Exercise materials Block Start
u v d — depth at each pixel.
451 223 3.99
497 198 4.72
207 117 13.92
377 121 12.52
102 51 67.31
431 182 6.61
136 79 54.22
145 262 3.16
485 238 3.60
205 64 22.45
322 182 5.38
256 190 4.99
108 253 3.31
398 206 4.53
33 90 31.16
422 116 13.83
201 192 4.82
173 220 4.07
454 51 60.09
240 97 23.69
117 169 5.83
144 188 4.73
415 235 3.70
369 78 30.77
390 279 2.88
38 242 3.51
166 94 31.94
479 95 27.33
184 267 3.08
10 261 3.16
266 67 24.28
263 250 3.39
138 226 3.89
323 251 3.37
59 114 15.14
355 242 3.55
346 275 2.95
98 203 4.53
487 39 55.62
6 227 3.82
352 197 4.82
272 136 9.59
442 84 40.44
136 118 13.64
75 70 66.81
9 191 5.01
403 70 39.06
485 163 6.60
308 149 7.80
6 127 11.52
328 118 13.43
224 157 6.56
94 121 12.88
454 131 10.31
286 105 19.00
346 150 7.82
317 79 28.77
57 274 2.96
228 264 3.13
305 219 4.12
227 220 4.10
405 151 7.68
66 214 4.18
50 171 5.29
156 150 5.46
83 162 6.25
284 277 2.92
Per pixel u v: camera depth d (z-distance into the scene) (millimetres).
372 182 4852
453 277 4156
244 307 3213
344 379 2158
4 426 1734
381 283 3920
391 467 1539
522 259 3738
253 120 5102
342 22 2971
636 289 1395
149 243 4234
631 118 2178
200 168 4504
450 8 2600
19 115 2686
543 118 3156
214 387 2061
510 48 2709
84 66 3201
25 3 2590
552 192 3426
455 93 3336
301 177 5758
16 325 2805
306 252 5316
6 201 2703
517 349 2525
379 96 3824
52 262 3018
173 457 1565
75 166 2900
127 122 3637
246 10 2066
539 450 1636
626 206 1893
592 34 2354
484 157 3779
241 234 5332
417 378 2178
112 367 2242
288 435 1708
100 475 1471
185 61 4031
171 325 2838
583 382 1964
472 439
Exercise materials Block End
▶ [Goal of the exercise] Could you reproduce every entry above exactly as written?

▶ [Output for this task]
u v d — depth at each pixel.
451 223 3.99
497 198 4.72
207 117 13.92
377 121 12.52
102 51 67.31
431 182 6.61
136 79 54.22
145 262 3.16
485 238 3.60
205 64 22.45
322 182 5.38
256 190 4.99
108 253 3.31
398 206 4.53
33 90 31.16
422 116 13.83
201 192 4.82
173 220 4.07
454 51 60.09
240 97 23.69
117 169 5.83
144 188 4.73
415 235 3.70
369 78 30.77
390 279 2.88
38 242 3.51
166 94 31.94
479 95 27.33
184 267 3.08
10 261 3.16
266 67 24.28
263 250 3.39
138 226 3.89
323 251 3.37
59 114 15.14
355 242 3.55
346 275 2.95
98 203 4.53
487 39 55.62
6 227 3.82
352 197 4.82
272 136 9.59
442 84 40.44
136 118 13.64
75 70 66.81
9 191 5.01
403 70 39.06
485 163 6.60
308 149 7.80
6 127 11.52
328 118 13.43
224 157 6.56
94 121 12.88
454 131 10.31
286 105 19.00
346 150 7.82
317 79 28.77
57 274 2.96
228 264 3.13
305 219 4.12
227 220 4.10
405 151 7.68
66 214 4.18
50 171 5.29
156 150 5.46
83 162 6.25
284 277 2.92
Per pixel u v: camera depth d (z-distance into the scene) (millimetres).
372 182 4852
453 277 4156
244 307 3213
344 379 2158
4 426 1734
381 283 3920
391 467 1539
522 259 3738
253 120 5102
342 22 2971
636 289 1395
149 243 4234
631 118 2178
200 168 4504
450 8 2600
19 115 2686
543 118 3156
214 387 2061
510 48 2709
84 66 3201
25 3 2590
552 192 3426
455 93 3336
301 177 5758
16 325 2805
306 252 5316
6 201 2703
517 349 2525
379 96 3824
52 262 3018
173 457 1565
75 166 2900
127 122 3637
246 10 2066
539 450 1636
626 206 1893
592 34 2354
484 157 3779
241 234 5332
417 378 2178
112 367 2242
288 435 1708
100 475 1471
185 61 4031
171 325 2838
583 382 1964
472 439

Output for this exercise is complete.